The awareness of IPV as a “public health problem” for same-sex relationships or LGBT individuals is stymied (Klostermann, Kelley, Milletich and Mignone, 2011; Lehavot, Walters and Simoni, 2010). One influential study very early on claimed that IPV is the third most severe health problem among gay men, after AIDS and substance abuse, and may affect 15–20% of both gay and lesbian men and women (Island and Letellier, 1991).Recently research on same-sex IPV has discovered a number of negative health outcomes stemming from victimization (see Messinger, 2014). These outcomes include substance abuse (Kelly et al., 2011; McClennen et al., 2002; Stall et al., 2003), mental health issues and psychological trauma (Stall et al., 2003; Gillum and DiFulvio, 2014), and physical injuries (Dolan-Soto, 2000; NCAVP, 2012).
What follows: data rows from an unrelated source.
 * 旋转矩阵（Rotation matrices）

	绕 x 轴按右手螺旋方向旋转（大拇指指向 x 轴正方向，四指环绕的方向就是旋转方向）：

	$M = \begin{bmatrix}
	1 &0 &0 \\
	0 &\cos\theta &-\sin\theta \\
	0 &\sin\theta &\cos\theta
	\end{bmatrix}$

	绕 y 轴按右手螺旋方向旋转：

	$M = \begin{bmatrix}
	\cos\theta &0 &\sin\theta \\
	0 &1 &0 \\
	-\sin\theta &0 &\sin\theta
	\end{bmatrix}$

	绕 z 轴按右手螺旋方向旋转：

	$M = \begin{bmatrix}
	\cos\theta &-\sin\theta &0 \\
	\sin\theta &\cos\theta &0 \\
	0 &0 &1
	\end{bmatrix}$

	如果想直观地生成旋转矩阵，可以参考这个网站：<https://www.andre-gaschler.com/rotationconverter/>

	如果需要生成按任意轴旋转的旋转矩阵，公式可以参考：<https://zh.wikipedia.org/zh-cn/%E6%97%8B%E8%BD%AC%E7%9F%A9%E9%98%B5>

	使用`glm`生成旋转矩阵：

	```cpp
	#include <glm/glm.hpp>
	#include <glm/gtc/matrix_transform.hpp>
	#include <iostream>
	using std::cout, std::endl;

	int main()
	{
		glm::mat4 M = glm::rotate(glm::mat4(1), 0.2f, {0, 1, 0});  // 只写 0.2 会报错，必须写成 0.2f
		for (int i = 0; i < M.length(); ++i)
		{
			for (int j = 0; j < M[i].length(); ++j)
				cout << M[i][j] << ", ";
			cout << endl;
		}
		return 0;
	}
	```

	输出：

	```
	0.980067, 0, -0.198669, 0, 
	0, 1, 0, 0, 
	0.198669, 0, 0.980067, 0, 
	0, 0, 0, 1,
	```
Although rarely compared, one study did find that lesbian and bisexual victims were more likely to report negative outcomes than heterosexual victims (Walters et al., 2013). Potentially compounding these issues are some negative health outcomes that are unique to LGBT individuals generally, such as general substance abuse (see Kelly et al., 2011; Lewis et al., 2012) and suicidal ideation (Massachusetts Department of Education, 2006; National Transgender Discrimination Survey, 2010).
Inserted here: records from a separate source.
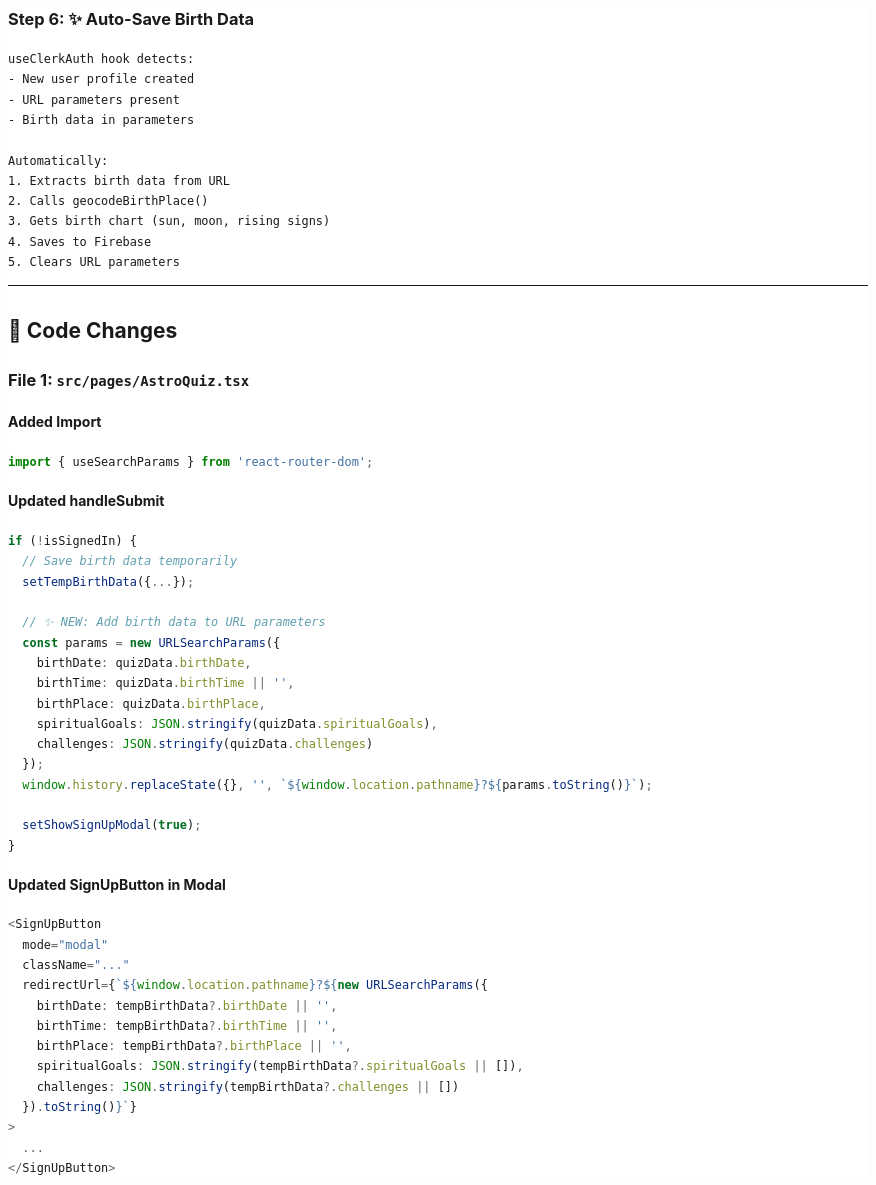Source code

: ### Step 6: ✨ Auto-Save Birth Data
```
useClerkAuth hook detects:
- New user profile created
- URL parameters present
- Birth data in parameters

Automatically:
1. Extracts birth data from URL
2. Calls geocodeBirthPlace()
3. Gets birth chart (sun, moon, rising signs)
4. Saves to Firebase
5. Clears URL parameters
```

---

## 📝 Code Changes

### File 1: `src/pages/AstroQuiz.tsx`

#### Added Import
```typescript
import { useSearchParams } from 'react-router-dom';
```

#### Updated handleSubmit
```typescript
if (!isSignedIn) {
  // Save birth data temporarily
  setTempBirthData({...});
  
  // ✨ NEW: Add birth data to URL parameters
  const params = new URLSearchParams({
    birthDate: quizData.birthDate,
    birthTime: quizData.birthTime || '',
    birthPlace: quizData.birthPlace,
    spiritualGoals: JSON.stringify(quizData.spiritualGoals),
    challenges: JSON.stringify(quizData.challenges)
  });
  window.history.replaceState({}, '', `${window.location.pathname}?${params.toString()}`);
  
  setShowSignUpModal(true);
}
```

#### Updated SignUpButton in Modal
```typescript
<SignUpButton
  mode="modal"
  className="..."
  redirectUrl={`${window.location.pathname}?${new URLSearchParams({
    birthDate: tempBirthData?.birthDate || '',
    birthTime: tempBirthData?.birthTime || '',
    birthPlace: tempBirthData?.birthPlace || '',
    spiritualGoals: JSON.stringify(tempBirthData?.spiritualGoals || []),
    challenges: JSON.stringify(tempBirthData?.challenges || [])
  }).toString()}`}
>
  ...
</SignUpButton>
```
Moreover, because of the continued social stigma associated with being LGBT, many LGBT youth and adults do not openly disclose their sexual orientation to others publically or privately. Findings from discussions with advocates and healthcare professionals in the city of New York showed that the healthcare environment is heterosexist and gender-normative; providers lack knowledge about health disparities affecting LGBT people; LGBT individuals experience hostility and discrimination in care; and concerns about homophobia and transphobia keep LGBT individuals from using healthcare services (Grant, Mottet and Tanis, 2010).
From a public health perspective, unlike the adverse effects of smoking or alcoholism (a popular focus for LGBT health researchers)—or other commonly cited general health issues like obesity, cancer, or depression—same-sex and LGBTQ+ intimate partner violence remains a seemingly controversial issue. More than individual vices or diseases, intimate partner violence seems to threaten the social and moral fabric of relationships and families. While the public health sector has been able to admit, officially since 1989 in the U.S. and 1996 globally, that violence against women by men is a social problem and that ending it should be a priority, it has been reticent to admit the same is true for those abused by a same-sex partner or who identify as LGBTQ+.
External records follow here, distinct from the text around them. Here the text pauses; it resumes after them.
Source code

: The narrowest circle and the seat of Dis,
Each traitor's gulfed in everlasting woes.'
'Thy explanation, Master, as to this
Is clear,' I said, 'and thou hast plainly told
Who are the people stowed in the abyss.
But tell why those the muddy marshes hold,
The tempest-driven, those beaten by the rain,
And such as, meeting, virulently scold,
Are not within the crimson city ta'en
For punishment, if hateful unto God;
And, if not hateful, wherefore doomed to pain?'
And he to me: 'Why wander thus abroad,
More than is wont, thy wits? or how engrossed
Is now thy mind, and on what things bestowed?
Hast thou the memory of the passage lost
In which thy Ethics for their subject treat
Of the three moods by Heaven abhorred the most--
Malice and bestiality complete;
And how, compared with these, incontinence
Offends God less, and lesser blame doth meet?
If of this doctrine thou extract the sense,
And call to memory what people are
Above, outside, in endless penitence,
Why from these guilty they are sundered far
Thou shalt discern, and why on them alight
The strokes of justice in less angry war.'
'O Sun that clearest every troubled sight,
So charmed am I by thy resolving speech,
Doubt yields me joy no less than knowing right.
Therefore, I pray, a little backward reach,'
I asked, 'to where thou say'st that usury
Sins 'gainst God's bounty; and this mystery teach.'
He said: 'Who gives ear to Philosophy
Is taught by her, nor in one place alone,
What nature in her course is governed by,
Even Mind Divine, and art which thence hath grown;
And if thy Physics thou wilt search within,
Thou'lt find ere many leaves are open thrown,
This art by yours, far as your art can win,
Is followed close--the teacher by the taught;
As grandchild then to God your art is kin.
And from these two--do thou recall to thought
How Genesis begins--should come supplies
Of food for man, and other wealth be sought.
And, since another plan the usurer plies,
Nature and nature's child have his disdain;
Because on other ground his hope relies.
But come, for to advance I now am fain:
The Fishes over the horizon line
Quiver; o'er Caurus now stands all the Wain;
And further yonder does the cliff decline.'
This paper critiques the current model of IPV detection and prevention (e.g. as rooted in patriarchy, gendered power, and physical violence exclusively; and as entrenched in the medical-industrial complex) and, using quantitative analyses (from the NISVS) and focus group narratives (from work in NYC), highlights the specific concerns of LGBTQ+ victims/survivors: such as, power along other axes – race, class, age, etc.; the increasing use of emotional/verbal abuse and control; the need for alternative definitions of rape; issues in “outing,” HIV status, and minority stress; biphobia/binegativity in intimate relationships; and the heterosexism, homophobia, and transphobia present within the health care system and the need for more extensive cultural competency/humility training or alternatives to the traditional system, such as community-based organizations.